### Your goal:
Recast every line of all the records below as a single numbered list, leaving out any blank lines.

### Data lines:
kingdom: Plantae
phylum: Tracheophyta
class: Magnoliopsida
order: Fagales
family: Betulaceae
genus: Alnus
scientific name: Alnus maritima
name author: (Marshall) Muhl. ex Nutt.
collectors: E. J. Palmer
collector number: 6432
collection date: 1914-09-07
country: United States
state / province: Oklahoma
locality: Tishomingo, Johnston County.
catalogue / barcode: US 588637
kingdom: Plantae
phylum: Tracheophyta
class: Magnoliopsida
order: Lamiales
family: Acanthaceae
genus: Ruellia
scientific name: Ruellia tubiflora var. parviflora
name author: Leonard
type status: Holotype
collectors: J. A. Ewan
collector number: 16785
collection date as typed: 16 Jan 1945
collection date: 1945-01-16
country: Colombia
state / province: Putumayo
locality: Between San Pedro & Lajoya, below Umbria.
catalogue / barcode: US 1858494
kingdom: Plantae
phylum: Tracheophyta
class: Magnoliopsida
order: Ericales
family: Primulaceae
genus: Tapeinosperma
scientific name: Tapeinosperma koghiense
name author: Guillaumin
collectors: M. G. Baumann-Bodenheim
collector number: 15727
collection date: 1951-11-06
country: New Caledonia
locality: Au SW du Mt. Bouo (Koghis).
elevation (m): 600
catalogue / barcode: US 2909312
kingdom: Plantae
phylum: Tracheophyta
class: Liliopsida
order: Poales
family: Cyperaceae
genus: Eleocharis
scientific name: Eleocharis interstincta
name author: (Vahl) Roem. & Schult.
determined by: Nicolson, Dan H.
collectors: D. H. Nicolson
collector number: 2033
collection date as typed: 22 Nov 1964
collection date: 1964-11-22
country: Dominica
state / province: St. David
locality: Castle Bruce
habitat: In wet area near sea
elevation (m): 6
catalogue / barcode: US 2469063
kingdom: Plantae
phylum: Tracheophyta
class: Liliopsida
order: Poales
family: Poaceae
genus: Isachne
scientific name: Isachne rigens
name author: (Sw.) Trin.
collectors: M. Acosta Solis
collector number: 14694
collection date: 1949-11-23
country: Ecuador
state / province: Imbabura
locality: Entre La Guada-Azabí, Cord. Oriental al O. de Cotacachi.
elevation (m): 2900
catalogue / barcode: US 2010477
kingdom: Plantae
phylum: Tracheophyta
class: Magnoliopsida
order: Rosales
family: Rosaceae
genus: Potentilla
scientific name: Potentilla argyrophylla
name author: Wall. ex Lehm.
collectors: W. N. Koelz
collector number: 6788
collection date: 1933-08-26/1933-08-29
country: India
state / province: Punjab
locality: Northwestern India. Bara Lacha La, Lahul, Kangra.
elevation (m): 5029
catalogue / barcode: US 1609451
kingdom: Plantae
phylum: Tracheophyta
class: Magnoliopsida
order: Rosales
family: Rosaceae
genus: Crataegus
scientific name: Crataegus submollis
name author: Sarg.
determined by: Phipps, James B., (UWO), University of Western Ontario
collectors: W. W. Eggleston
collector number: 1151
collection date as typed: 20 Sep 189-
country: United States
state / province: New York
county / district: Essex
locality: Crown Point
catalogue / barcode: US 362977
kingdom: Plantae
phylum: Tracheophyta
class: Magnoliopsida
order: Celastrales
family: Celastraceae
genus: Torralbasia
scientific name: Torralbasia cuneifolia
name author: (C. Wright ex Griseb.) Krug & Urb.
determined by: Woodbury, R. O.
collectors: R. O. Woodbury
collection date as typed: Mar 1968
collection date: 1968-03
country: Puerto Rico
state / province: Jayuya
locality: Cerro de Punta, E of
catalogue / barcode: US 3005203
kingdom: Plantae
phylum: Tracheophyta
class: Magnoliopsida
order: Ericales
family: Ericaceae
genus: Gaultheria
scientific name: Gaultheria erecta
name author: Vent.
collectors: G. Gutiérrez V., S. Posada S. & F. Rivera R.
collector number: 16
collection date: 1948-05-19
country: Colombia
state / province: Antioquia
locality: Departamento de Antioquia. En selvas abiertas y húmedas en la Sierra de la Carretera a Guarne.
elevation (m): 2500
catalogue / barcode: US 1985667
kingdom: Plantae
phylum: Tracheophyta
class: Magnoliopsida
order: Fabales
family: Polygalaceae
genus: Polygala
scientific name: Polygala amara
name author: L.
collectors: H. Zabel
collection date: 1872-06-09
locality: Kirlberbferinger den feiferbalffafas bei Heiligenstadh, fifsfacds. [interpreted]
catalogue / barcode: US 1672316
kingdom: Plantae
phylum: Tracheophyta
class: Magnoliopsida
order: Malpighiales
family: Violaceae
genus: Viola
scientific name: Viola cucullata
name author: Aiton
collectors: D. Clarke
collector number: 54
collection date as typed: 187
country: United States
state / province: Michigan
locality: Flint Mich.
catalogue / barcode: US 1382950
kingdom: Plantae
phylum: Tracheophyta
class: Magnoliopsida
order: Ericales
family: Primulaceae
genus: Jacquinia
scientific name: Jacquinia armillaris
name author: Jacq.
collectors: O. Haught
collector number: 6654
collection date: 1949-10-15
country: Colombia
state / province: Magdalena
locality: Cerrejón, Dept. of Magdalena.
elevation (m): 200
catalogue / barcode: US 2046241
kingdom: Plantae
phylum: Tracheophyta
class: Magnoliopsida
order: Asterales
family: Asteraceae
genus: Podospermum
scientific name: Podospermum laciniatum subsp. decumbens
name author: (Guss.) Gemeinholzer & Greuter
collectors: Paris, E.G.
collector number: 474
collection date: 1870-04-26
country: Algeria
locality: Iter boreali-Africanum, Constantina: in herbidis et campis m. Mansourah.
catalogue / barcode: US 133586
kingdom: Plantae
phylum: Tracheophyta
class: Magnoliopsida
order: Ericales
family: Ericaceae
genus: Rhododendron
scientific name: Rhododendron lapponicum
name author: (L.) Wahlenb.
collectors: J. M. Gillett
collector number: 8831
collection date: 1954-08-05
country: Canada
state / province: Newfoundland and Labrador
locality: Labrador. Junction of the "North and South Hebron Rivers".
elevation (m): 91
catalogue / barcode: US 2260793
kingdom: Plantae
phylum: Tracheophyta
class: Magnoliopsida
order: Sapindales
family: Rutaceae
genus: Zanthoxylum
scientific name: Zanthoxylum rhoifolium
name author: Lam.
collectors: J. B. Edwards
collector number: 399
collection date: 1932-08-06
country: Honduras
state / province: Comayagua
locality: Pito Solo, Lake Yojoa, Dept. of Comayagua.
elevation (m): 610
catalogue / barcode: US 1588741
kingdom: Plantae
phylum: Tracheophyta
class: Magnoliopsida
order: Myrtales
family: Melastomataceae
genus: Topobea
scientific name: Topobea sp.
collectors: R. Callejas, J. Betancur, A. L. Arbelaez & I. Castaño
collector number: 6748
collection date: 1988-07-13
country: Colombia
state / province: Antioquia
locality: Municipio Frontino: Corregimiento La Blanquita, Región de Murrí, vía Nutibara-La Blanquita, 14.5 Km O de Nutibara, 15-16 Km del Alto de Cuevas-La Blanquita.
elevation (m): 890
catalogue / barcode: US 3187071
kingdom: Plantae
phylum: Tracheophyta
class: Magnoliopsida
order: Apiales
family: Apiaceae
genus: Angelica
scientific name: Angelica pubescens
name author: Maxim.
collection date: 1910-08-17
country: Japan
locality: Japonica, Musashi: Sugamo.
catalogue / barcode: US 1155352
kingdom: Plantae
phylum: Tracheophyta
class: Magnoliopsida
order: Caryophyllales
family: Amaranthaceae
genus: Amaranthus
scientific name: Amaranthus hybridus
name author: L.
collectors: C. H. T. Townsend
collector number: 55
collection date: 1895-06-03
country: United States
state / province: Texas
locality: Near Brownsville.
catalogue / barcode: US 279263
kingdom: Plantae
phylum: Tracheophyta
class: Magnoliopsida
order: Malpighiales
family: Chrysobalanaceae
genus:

### Answer to the task:
1. kingdom: Plantae
2. phylum: Tracheophyta
3. class: Magnoliopsida
4. order: Fagales
5. family: Betulaceae
6. genus: Alnus
7. scientific name: Alnus maritima
8. name author: (Marshall) Muhl. ex Nutt.
9. collectors: E. J. Palmer
10. collector number: 6432
11. collection date: 1914-09-07
12. country: United States
13. state / province: Oklahoma
14. locality: Tishomingo, Johnston County.
15. catalogue / barcode: US 588637
16. kingdom: Plantae
17. phylum: Tracheophyta
18. class: Magnoliopsida
19. order: Lamiales
20. family: Acanthaceae
21. genus: Ruellia
22. scientific name: Ruellia tubiflora var. parviflora
23. name author: Leonard
24. type status: Holotype
25. collectors: J. A. Ewan
26. collector number: 16785
27. collection date as typed: 16 Jan 1945
28. collection date: 1945-01-16
29. country: Colombia
30. state / province: Putumayo
31. locality: Between San Pedro & Lajoya, below Umbria.
32. catalogue / barcode: US 1858494
33. kingdom: Plantae
34. phylum: Tracheophyta
35. class: Magnoliopsida
36. order: Ericales
37. family: Primulaceae
38. genus: Tapeinosperma
39. scientific name: Tapeinosperma koghiense
40. name author: Guillaumin
41. collectors: M. G. Baumann-Bodenheim
42. collector number: 15727
43. collection date: 1951-11-06
44. country: New Caledonia
45. locality: Au SW du Mt. Bouo (Koghis).
46. elevation (m): 600
47. catalogue / barcode: US 2909312
48. kingdom: Plantae
49. phylum: Tracheophyta
50. class: Liliopsida
51. order: Poales
52. family: Cyperaceae
53. genus: Eleocharis
54. scientific name: Eleocharis interstincta
55. name author: (Vahl) Roem. & Schult.
56. determined by: Nicolson, Dan H.
57. collectors: D. H. Nicolson
58. collector number: 2033
59. collection date as typed: 22 Nov 1964
60. collection date: 1964-11-22
61. country: Dominica
62. state / province: St. David
63. locality: Castle Bruce
64. habitat: In wet area near sea
65. elevation (m): 6
66. catalogue / barcode: US 2469063
67. kingdom: Plantae
68. phylum: Tracheophyta
69. class: Liliopsida
70. order: Poales
71. family: Poaceae
72. genus: Isachne
73. scientific name: Isachne rigens
74. name author: (Sw.) Trin.
75. collectors: M. Acosta Solis
76. collector number: 14694
77. collection date: 1949-11-23
78. country: Ecuador
79. state / province: Imbabura
80. locality: Entre La Guada-Azabí, Cord. Oriental al O. de Cotacachi.
81. elevation (m): 2900
82. catalogue / barcode: US 2010477
83. kingdom: Plantae
84. phylum: Tracheophyta
85. class: Magnoliopsida
86. order: Rosales
87. family: Rosaceae
88. genus: Potentilla
89. scientific name: Potentilla argyrophylla
90. name author: Wall. ex Lehm.
91. collectors: W. N. Koelz
92. collector number: 6788
93. collection date: 1933-08-26/1933-08-29
94. country: India
95. state / province: Punjab
96. locality: Northwestern India. Bara Lacha La, Lahul, Kangra.
97. elevation (m): 5029
98. catalogue / barcode: US 1609451
99. kingdom: Plantae
100. phylum: Tracheophyta
101. class: Magnoliopsida
102. order: Rosales
103. family: Rosaceae
104. genus: Crataegus
105. scientific name: Crataegus submollis
106. name author: Sarg.
107. determined by: Phipps, James B., (UWO), University of Western Ontario
108. collectors: W. W. Eggleston
109. collector number: 1151
110. collection date as typed: 20 Sep 189-
111. country: United States
112. state / province: New York
113. county / district: Essex
114. locality: Crown Point
115. catalogue / barcode: US 362977
116. kingdom: Plantae
117. phylum: Tracheophyta
118. class: Magnoliopsida
119. order: Celastrales
120. family: Celastraceae
121. genus: Torralbasia
122. scientific name: Torralbasia cuneifolia
123. name author: (C. Wright ex Griseb.) Krug & Urb.
124. determined by: Woodbury, R. O.
125. collectors: R. O. Woodbury
126. collection date as typed: Mar 1968
127. collection date: 1968-03
128. country: Puerto Rico
129. state / province: Jayuya
130. locality: Cerro de Punta, E of
131. catalogue / barcode: US 3005203
132. kingdom: Plantae
133. phylum: Tracheophyta
134. class: Magnoliopsida
135. order: Ericales
136. family: Ericaceae
137. genus: Gaultheria
138. scientific name: Gaultheria erecta
139. name author: Vent.
140. collectors: G. Gutiérrez V., S. Posada S. & F. Rivera R.
141. collector number: 16
142. collection date: 1948-05-19
143. country: Colombia
144. state / province: Antioquia
145. locality: Departamento de Antioquia. En selvas abiertas y húmedas en la Sierra de la Carretera a Guarne.
146. elevation (m): 2500
147. catalogue / barcode: US 1985667
148. kingdom: Plantae
149. phylum: Tracheophyta
150. class: Magnoliopsida
151. order: Fabales
152. family: Polygalaceae
153. genus: Polygala
154. scientific name: Polygala amara
155. name author: L.
156. collectors: H. Zabel
157. collection date: 1872-06-09
158. locality: Kirlberbferinger den feiferbalffafas bei Heiligenstadh, fifsfacds. [interpreted]
159. catalogue / barcode: US 1672316
160. kingdom: Plantae
161. phylum: Tracheophyta
162. class: Magnoliopsida
163. order: Malpighiales
164. family: Violaceae
165. genus: Viola
166. scientific name: Viola cucullata
167. name author: Aiton
168. collectors: D. Clarke
169. collector number: 54
170. collection date as typed: 187
171. country: United States
172. state / province: Michigan
173. locality: Flint Mich.
174. catalogue / barcode: US 1382950
175. kingdom: Plantae
176. phylum: Tracheophyta
177. class: Magnoliopsida
178. order: Ericales
179. family: Primulaceae
180. genus: Jacquinia
181. scientific name: Jacquinia armillaris
182. name author: Jacq.
183. collectors: O. Haught
184. collector number: 6654
185. collection date: 1949-10-15
186. country: Colombia
187. state / province: Magdalena
188. locality: Cerrejón, Dept. of Magdalena.
189. elevation (m): 200
190. catalogue / barcode: US 2046241
191. kingdom: Plantae
192. phylum: Tracheophyta
193. class: Magnoliopsida
194. order: Asterales
195. family: Asteraceae
196. genus: Podospermum
197. scientific name: Podospermum laciniatum subsp. decumbens
198. name author: (Guss.) Gemeinholzer & Greuter
199. collectors: Paris, E.G.
200. collector number: 474
201. collection date: 1870-04-26
202. country: Algeria
203. locality: Iter boreali-Africanum, Constantina: in herbidis et campis m. Mansourah.
204. catalogue / barcode: US 133586
205. kingdom: Plantae
206. phylum: Tracheophyta
207. class: Magnoliopsida
208. order: Ericales
209. family: Ericaceae
210. genus: Rhododendron
211. scientific name: Rhododendron lapponicum
212. name author: (L.) Wahlenb.
213. collectors: J. M. Gillett
214. collector number: 8831
215. collection date: 1954-08-05
216. country: Canada
217. state / province: Newfoundland and Labrador
218. locality: Labrador. Junction of the "North and South Hebron Rivers".
219. elevation (m): 91
220. catalogue / barcode: US 2260793
221. kingdom: Plantae
222. phylum: Tracheophyta
223. class: Magnoliopsida
224. order: Sapindales
225. family: Rutaceae
226. genus: Zanthoxylum
227. scientific name: Zanthoxylum rhoifolium
228. name author: Lam.
229. collectors: J. B. Edwards
230. collector number: 399
231. collection date: 1932-08-06
232. country: Honduras
233. state / province: Comayagua
234. locality: Pito Solo, Lake Yojoa, Dept. of Comayagua.
235. elevation (m): 610
236. catalogue / barcode: US 1588741
237. kingdom: Plantae
238. phylum: Tracheophyta
239. class: Magnoliopsida
240. order: Myrtales
241. family: Melastomataceae
242. genus: Topobea
243. scientific name: Topobea sp.
244. collectors: R. Callejas, J. Betancur, A. L. Arbelaez & I. Castaño
245. collector number: 6748
246. collection date: 1988-07-13
247. country: Colombia
248. state / province: Antioquia
249. locality: Municipio Frontino: Corregimiento La Blanquita, Región de Murrí, vía Nutibara-La Blanquita, 14.5 Km O de Nutibara, 15-16 Km del Alto de Cuevas-La Blanquita.
250. elevation (m): 890
251. catalogue / barcode: US 3187071
252. kingdom: Plantae
253. phylum: Tracheophyta
254. class: Magnoliopsida
255. order: Apiales
256. family: Apiaceae
257. genus: Angelica
258. scientific name: Angelica pubescens
259. name author: Maxim.
260. collection date: 1910-08-17
261. country: Japan
262. locality: Japonica, Musashi: Sugamo.
263. catalogue / barcode: US 1155352
264. kingdom: Plantae
265. phylum: Tracheophyta
266. class: Magnoliopsida
267. order: Caryophyllales
268. family: Amaranthaceae
269. genus: Amaranthus
270. scientific name: Amaranthus hybridus
271. name author: L.
272. collectors: C. H. T. Townsend
273. collector number: 55
274. collection date: 1895-06-03
275. country: United States
276. state / province: Texas
277. locality: Near Brownsville.
278. catalogue / barcode: US 279263
279. kingdom: Plantae
280. phylum: Tracheophyta
281. class: Magnoliopsida
282. order: Malpighiales
283. family: Chrysobalanaceae
284. genus:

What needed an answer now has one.